Work instructions » Pull from the data below each line where the word "Kategorie" occurs, and copy it.

Task material »

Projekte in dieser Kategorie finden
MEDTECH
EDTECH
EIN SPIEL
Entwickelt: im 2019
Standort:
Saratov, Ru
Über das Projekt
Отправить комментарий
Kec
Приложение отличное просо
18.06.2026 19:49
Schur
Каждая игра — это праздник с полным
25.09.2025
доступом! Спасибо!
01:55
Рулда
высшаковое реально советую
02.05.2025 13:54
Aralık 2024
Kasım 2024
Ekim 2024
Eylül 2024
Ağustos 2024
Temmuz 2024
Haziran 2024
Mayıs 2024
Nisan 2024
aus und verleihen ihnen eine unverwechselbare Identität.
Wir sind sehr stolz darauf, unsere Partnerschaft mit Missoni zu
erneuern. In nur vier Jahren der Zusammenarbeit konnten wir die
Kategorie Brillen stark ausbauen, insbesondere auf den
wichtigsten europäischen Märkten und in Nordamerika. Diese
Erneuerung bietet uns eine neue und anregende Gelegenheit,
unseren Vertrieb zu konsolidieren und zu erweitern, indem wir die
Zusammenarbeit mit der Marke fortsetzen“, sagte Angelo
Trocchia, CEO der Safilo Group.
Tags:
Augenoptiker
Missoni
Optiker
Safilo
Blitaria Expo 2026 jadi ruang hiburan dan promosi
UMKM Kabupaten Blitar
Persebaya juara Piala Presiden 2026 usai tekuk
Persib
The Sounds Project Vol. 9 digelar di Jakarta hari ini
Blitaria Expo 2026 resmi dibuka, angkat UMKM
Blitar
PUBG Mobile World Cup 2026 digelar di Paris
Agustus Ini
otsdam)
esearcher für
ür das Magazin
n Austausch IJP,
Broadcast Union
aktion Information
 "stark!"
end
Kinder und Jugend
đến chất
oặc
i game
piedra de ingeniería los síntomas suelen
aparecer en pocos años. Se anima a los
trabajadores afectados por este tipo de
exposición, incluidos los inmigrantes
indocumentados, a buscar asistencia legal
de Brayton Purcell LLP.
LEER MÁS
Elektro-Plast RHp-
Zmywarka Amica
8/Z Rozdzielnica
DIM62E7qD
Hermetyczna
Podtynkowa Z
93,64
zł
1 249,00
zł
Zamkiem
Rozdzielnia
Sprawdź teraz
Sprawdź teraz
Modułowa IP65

Task answer »
Projekte in dieser Kategorie finden
Kategorie Brillen stark ausbauen, insbesondere auf den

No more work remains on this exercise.